Wood glue is very lubricative, so watch out for some slippage as weight is applied.


My application is OSB to SPF (2x BORG lumber), and I could not find definitive data about appropriate glues for OSB and other resin-based engineered wood materials, so I called Titebond / Franklin International, and spoke with one of their engineers. His first recommendation was to use their polyurethane construction adhesive, noting that its gap-filling properties would be helpful to overcome the rough surface of OSB. While PVA glues (Titebond II, III etc.) can reach strengths approaching 4000 psi on normal wood, he noted that OSB tends to fail around 700 psi.

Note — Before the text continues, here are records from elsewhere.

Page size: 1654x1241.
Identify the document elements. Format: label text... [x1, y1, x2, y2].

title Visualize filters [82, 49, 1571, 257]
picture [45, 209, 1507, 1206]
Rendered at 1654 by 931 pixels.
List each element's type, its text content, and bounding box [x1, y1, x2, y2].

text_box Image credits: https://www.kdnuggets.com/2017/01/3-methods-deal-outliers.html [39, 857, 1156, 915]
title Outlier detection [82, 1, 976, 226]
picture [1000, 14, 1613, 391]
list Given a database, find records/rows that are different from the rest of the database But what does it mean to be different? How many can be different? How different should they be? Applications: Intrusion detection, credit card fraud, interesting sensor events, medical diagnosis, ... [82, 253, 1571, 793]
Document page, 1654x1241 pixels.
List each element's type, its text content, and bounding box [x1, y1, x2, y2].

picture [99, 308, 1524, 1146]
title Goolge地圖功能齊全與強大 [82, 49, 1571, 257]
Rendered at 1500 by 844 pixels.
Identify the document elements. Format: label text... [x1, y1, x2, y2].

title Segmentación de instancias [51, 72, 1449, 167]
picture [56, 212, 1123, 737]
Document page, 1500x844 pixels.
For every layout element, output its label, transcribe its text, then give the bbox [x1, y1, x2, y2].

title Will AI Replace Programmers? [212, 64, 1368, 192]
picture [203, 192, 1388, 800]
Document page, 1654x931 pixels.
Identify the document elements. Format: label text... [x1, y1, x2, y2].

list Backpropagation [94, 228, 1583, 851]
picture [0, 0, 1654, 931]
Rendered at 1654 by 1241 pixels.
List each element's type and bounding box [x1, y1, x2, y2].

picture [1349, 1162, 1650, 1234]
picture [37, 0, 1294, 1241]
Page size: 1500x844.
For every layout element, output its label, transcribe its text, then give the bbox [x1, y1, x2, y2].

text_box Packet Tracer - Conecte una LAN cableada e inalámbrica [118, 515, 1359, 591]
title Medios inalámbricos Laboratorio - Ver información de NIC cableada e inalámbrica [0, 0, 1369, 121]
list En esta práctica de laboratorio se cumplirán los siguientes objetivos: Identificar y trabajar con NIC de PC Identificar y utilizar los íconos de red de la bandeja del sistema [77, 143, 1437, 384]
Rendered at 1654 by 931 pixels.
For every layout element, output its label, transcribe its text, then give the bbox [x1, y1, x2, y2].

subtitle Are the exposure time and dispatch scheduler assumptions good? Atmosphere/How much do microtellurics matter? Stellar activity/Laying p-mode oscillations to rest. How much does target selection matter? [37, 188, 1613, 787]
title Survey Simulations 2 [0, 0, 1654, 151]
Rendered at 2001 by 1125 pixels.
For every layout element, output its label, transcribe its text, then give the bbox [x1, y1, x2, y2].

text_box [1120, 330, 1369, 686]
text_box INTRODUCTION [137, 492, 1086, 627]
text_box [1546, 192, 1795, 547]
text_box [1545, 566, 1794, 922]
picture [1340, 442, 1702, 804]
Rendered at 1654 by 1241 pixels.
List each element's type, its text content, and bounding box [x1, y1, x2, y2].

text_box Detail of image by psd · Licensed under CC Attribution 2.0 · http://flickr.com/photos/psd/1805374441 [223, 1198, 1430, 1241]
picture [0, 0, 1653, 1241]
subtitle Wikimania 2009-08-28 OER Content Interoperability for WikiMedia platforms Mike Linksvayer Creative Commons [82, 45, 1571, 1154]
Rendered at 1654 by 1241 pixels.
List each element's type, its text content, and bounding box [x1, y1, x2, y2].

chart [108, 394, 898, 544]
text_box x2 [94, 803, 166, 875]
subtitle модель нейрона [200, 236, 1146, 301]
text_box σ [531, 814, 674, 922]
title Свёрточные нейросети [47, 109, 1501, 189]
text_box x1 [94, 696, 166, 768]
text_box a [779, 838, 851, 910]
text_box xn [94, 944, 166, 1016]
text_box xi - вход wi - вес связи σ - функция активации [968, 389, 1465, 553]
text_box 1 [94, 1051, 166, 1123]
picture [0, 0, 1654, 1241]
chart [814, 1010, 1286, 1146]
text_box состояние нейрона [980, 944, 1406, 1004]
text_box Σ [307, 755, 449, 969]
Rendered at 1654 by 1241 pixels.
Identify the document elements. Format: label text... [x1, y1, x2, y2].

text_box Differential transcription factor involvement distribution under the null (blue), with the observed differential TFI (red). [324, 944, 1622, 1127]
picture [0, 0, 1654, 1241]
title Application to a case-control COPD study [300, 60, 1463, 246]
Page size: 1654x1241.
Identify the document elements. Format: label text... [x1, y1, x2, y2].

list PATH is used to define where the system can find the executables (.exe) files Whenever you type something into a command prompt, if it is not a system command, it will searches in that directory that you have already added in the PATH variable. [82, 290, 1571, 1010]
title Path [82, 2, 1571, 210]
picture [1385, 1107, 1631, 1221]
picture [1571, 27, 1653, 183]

Therefore, regular PVA wood glue is actually fine in this application, because OSB itself is the limiting factor. He cautioned their PVA glues do not fill gaps well, so the surfaces should fit together well (i.e. flat), and said to not over-clamp. I asked about the 100-150 psi clamping recommendation for softwoods on their chart and he said that number is actually for pieces that may not fit perfectly, so very flat, well-fitting pieces need even less clamping force.

  • 1
    Hi Scott, welcome to Woodworking. I have to be honest here, I'm not sure if the engineer you spoke with is actually repeating his company's actual info. The warning not to over-clamp set my alarm bells going for sure, because this is basically impossible in the home workshop! So in actual fact "over clamping" isn't even really a thing, not as far as we are concerned. I've tested this myself by clamping small pieces with a ridiculous number of C-clamps — by far the strongest clamps I own — and couldn't get a joint that failed due to glue starvation (the supposed consequence of overclamping).
    – Graphus
    Commented Dec 12, 2020 at 8:33
  • 1
    Hi @Graphus, thank you. Clamping pressure is a bit of a separate topic from the OP but based on this Fine Woodworking article, recommended clamping pressures vary by an order of magnitude depending on the wood and grain: finewoodworking.com/2010/05/11/… Matthias Wandel's tests here woodgears.ca/joint_strength/glue_methods.html also found that the surface texture makes a difference-- too smooth, and too high of pressure did weaken his joints somewhat.
    – Scott
    Commented Dec 14, 2020 at 14:07
  • As I've cautioned many many times over the years, please don't pay much attention to Matthias's tests, they're fundamentally flawed in many ways. He even acknowledged a problem at the time, and has never in all the years since bothered to repeat the testing to get a proper data set. And really, there's no such thing as too smooth for a joint surface as long as the wood hasn't been burnished. You can confirm this easily in the home workshop by comparing edge-joint strength between planed edges and those achieved by other means.